━━━ Gezeigter Textauszug

# Visual Editor



## algorismi (30. Jul 2010)

Hallo Leute,

habe bis jetzt meine GUI's immer per Hand selbst geschrieben,
nun habe ich mir mal gedacht, den Visual Editor für Eclipse zu benutzen.

Deshalb wollte ich mal wissen, ist es gut einsetzbar und absturzsicher bzw. kann man den Visual Editor auch vernünftig in professionelle Projekte einsetzen?


Gruß
Algorismi


----------



## Tomate_Salat (30. Jul 2010)

algorismi hat gesagt.:


> ist es gut einsetzbar und absturzsicher bzw. kann man den Visual Editor auch vernünftig in professionelle Projekte einsetzen?



Wenn du den meinst den ich meine und ich weis nicht mehr welchen ich meine, dann: Nein. Denn den ich in Eclipse genutzt hatte, wird glaub auch garnicht mehr weiterentwickelt. Ich würde eher zum Netbeans-editor raten. Der läuft Stabil, macht was er soll und erlaubt direktes Eingreifen in den Code (auch von der Designer-Ansicht aus)


----------



## algorismi (30. Jul 2010)

Hi Tomate_Salat,

habe mir eben Netbeans angeschaut und den integrierten GUI Editor.
Also der erzeugt schon einen etwas komischen code und ohne weiteres kann man in den generierten Code nicht eingreifen.
Die Abschnitte sind irgendwie gesperrt, gibt es eine Möglichkeit diese Sperrung aufzuheben?
Damit man auch selbst in den Code rumspielen kann?


Gruß
Waheed


----------



## Tomate_Salat (30. Jul 2010)

in den meisten fällen kannst du auf den Button [...] im Eigenschaften-fenster klicken und dort dann im Dropdown: eigener code auswählen.

━━━━━━
━━━ Bereitgestellte Datensätze

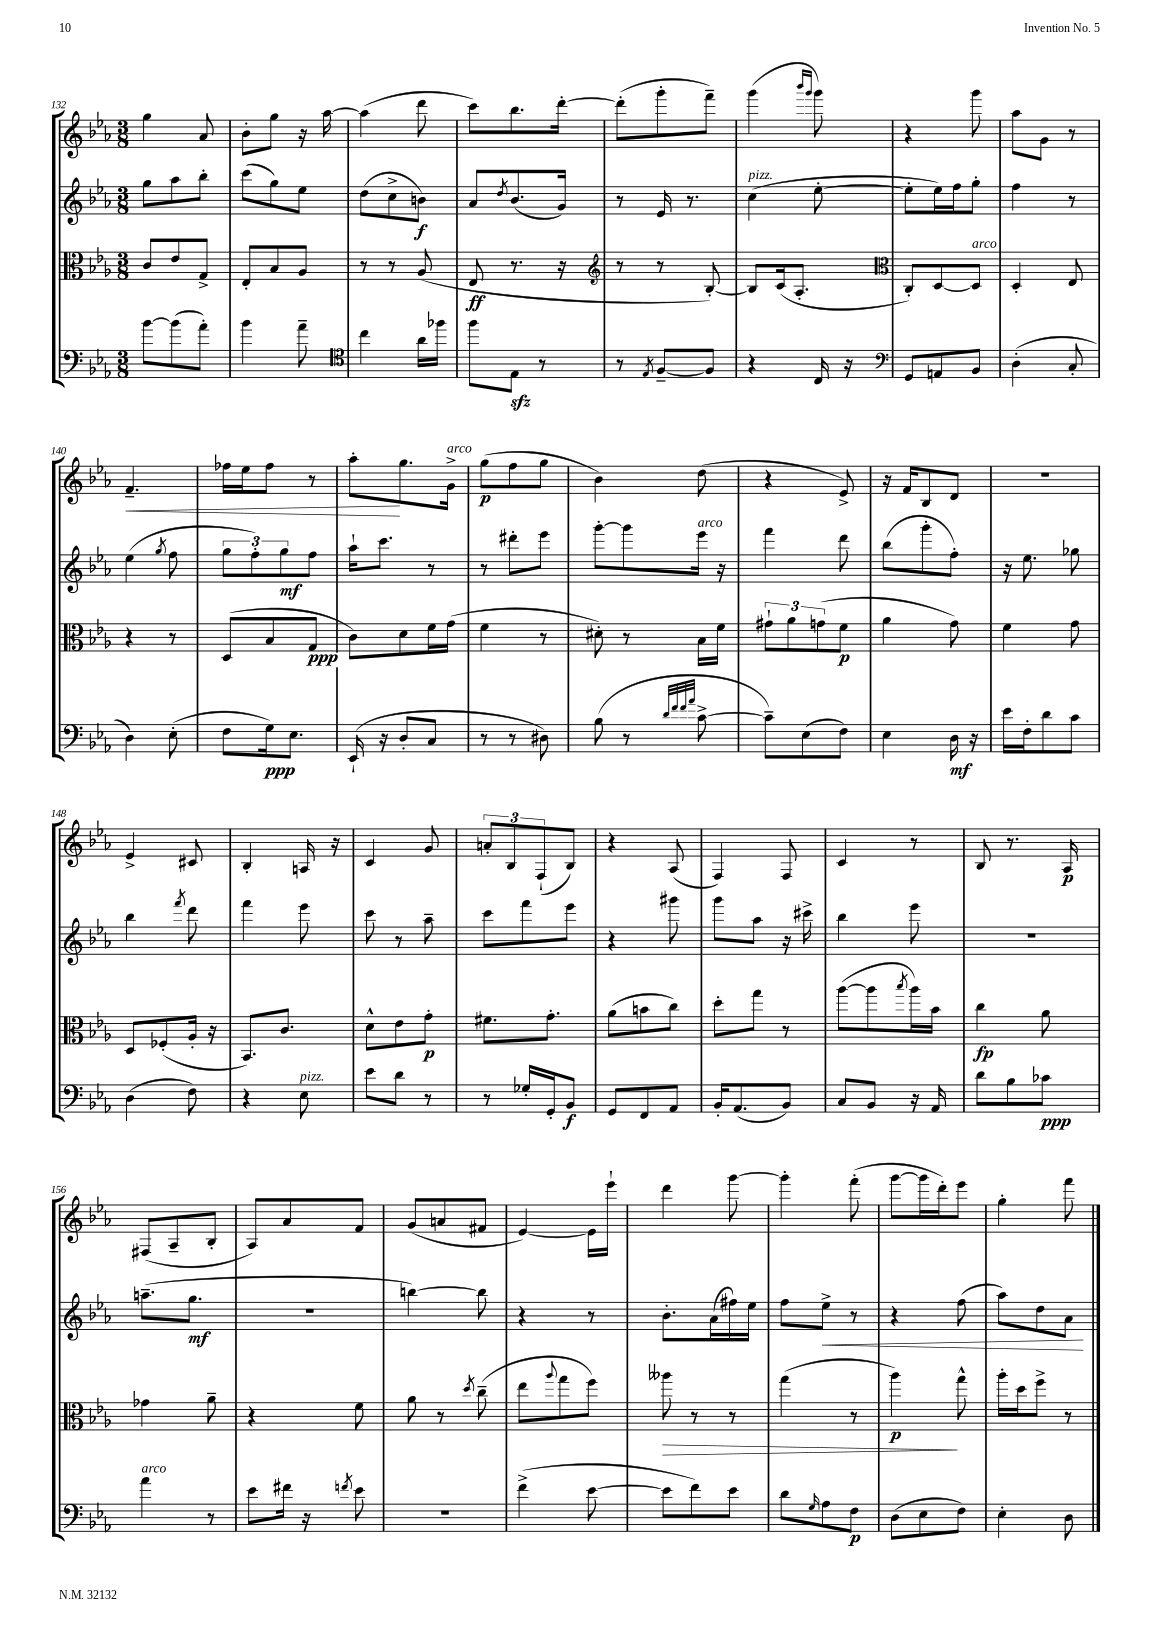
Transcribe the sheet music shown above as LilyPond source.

<<
\new StaffGroup <<
\new Staff = "s0" {
    \clef treble \key ees \major \numericTimeSignature \time 3/8
    g''4 aes'8 |
    bes'8-. g''8 r16 aes''16~ |
    aes''4( d'''8 |
    c'''8) bes''8. d'''16~-. |
    d'''8-.( g'''8-. f'''8--) |
    g'''4( \grace { bes'''16 g'''16 } g'''8) |
    r4 g'''8 |
    aes''8 g'8 r8 |
    f'4.--\< |
    fes''16 ees''16 fes''8 r8 |
    aes''8-.\! g''8. g'16->^\markup { \italic "arco" } |
    g''8\p( f''8 g''8 |
    bes'4) d''8( |
    r4 ees'8->) |
    r16 f'16 bes8 d'8 |
    R4. |
    ees'4-> cis'8 |
    bes4-. a16 r16 |
    c'4 g'8 |
    \tuplet 3/2 { a'8-. bes8 f8-!( } bes8) |
    r4 aes8( |
    f4) f8 |
    c'4 r8 |
    bes8 r8. aes16\p |
    fis8( aes8-- bes8-. |
    aes8) aes'8 f'8 |
    g'8( a'8 fis'8 |
    ees'4~) ees'16 ees'''16-! |
    d'''4 g'''8~ |
    g'''4-. f'''8-.( |
    g'''8~ g'''16 d'''16-.) ees'''8 |
    g''4-. f'''8 \bar "|." |
}
\new Staff = "s1" {
    \clef treble \key ees \major \numericTimeSignature \time 3/8
    g''8 aes''8 bes''8-. |
    c'''8( g''8) ees''8 |
    d''8( c''8-> b'8\f) |
    aes'8 \acciaccatura { d''8 } bes'8.( g'16) |
    r8 ees'16 r8. |
    c''4^\markup { \italic "pizz." }( ees''8~-. |
    ees''8-. ees''16) f''16 g''8-. |
    f''4 r8 |
    ees''4( \acciaccatura { g''8 } f''8 |
    \tuplet 3/2 { g''8 f''8-.) g''8\mf } f''8 |
    aes''16-! c'''8. r8 |
    r8 dis'''8-. ees'''8 |
    g'''8~-. g'''8 ees'''16^\markup { \italic "arco" } r16 |
    f'''4 d'''8 |
    bes''8( g'''8-. f''8-.) |
    r16 ees''8. ges''8 |
    bes''4 \acciaccatura { f'''8 } d'''8 |
    f'''4 ees'''8 |
    c'''8 r8 aes''8-- |
    c'''8 f'''8 ees'''8 |
    r4 gis'''8 |
    g'''8 aes''8 r16 cis'''16-> |
    bes''4 ees'''8 |
    R4. |
    a''8.--( g''8.\mf |
    R4. |
    b''4~) b''8 |
    r4 r8 |
    bes'8.-. aes'16( fis''16) ees''16 |
    f''8 ees''8->\< r8 |
    r4 f''8( |
    aes''8) d''8 aes'8\! \bar "|." |
}
\new Staff = "s2" {
    \clef alto \key ees \major \numericTimeSignature \time 3/8
    c'8 ees'8 g8-> |
    ees8-. bes8 aes8 |
    r8 r8 aes8( |
    ees8\ff r8. r16 |
    \clef treble r8 r8 bes8~-.) |
    bes8 c'16( aes8.-. |
    \clef alto c8-.) d8~ d8^\markup { \italic "arco" } |
    d4-. ees8 |
    r4 r8 |
    d8( bes8 g8\ppp |
    c'8) d'8 f'16 g'16( |
    f'4 r8 |
    dis'8-.) r8 bes16 f'16 |
    \tuplet 3/2 { gis'8-! aes'8 g'8( } f'8\p |
    aes'4 g'8) |
    f'4 g'8 |
    d8 fes8-.( aes16-. r16 |
    bes,8.) c'8. |
    d'8-^ ees'8 g'8-.\p |
    fis'8. g'8.-. |
    aes'8( b'8 c''8) |
    d''8-. g''8 r8 |
    aes''8~( aes''8 \acciaccatura { bes''8 } aes''16) bes'16 |
    c''4\fp aes'8 |
    ges'4 aes'8-- |
    r4 f'8 |
    aes'8 r8 \acciaccatura { d''8 } c''8--( |
    ees''8 \appoggiatura { aes''8 } g''8 f''8) |
    aeses''8\> r8 r8 |
    g''4( r8 |
    aes''4\p\!) g''8-^ |
    aes''16-. d''16 f''8-> r8 \bar "|." |
}
\new Staff = "s3" {
    \clef bass \key ees \major \numericTimeSignature \time 3/8
    bes'8~ bes'8( aes'8-.) |
    bes'4 aes'8-- |
    \clef tenor c''4 aes'16 fes''16 |
    f''8 ees8\sfz r8 |
    r8 \acciaccatura { ees8 } f8~-- f8 |
    r4 c16 r16 |
    \clef bass g,8 a,8 bes,8 |
    d4-.( c8-. |
    d4) ees8-.( |
    f8 g16\ppp) ees8. |
    ees,16-!( r16 d8-. c8 |
    r8 r8 dis8) |
    bes8( r8 \grace { d'32 f'32 f'32 aes'32 } c'8~-> |
    c'8--) ees8( f8) |
    ees4 d16\mf r16 |
    ees'16 f16-. d'8 c'8 |
    d4( f8) |
    r4 ees8^\markup { \italic "pizz." } |
    ees'8 d'8 r8 |
    r8 ges16-. g,16-. bes,8\f |
    g,8 f,8 aes,8 |
    bes,16-. aes,8.( bes,8) |
    c8 bes,8 r16 aes,16 |
    d'8 bes8 ces'8\ppp |
    aes'4^\markup { \italic "arco" } r8 |
    ees'8 fis'16 r16 \acciaccatura { f'8 } ees'8 |
    R4. |
    f'4->( ees'8~ |
    ees'8 f'8) ees'8 |
    d'8 \grace { g16 } aes8 f8\p |
    d8( ees8 f8) |
    ees4-. d8 \bar "|." |
}
>>
>>
\layout { \context { \Score currentBarNumber = #132 } }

━━━━━━

# Aufgabenstellung
a - Beantworten Sie anhand der Forumsdiskussion zum Visual Editor folgende Fragen:
(i) Auf welche Weise hat algorismi GUIs bisher erstellt?
(ii) Welchen Editor empfiehlt Tomate_Salat anstelle des Eclipse-Editors?
(iii) Was soll nach dem Klick auf den Button im Eigenschaften-Fenster im Dropdown ausgewählt werden?
b - Setzen Sie die Forumsdiskussion zum Visual Editor im Anschluss an den letzten Beitrag fort.
Die Datensätze werden hierfür nicht benötigt.

# Lösungen
a -
(i) algorismi hat GUIs bisher immer per Hand selbst geschrieben.
(ii) Den Netbeans-Editor.
(iii) Den Eintrag „eigener code“.

b -
Dadurch kannst du auch Parameter bestimmen etc. Das schöne: der nimmt auch eigene Beans.

naja, viel mehr kann ich derzeit auch nicht sagen, weil cih mein GUI's mitlerweile ohne Editor baue und der letzte Einstz vom Netbeans GUI Editor mitlerweile einige Monate in der Vergangenheit liegen. 
(Aber ich gebe zu, ich hatte das mit dem "in den code eingreifen" fälschlicherweise ein bisschen anderster in Erinnerung :-/)

Und zum Code: man erkennt eigentl. immer, wenn es ein Editor produziert hat


----------



## algorismi (30. Jul 2010)

hmm....also dann ist es doch besser, wenn ich meine GUI's weiterhin selbst code, also ohne einen GUI editor......


----------



## Tomate_Salat (30. Jul 2010)

Du kannst den schon nehmen. Wenn man sich einarbeitet kann mit dem relativ viel machen. Aber du wirst niemals die Freiheit genießen, wie wenn du selber codest.


----------



## tuxedo (30. Jul 2010)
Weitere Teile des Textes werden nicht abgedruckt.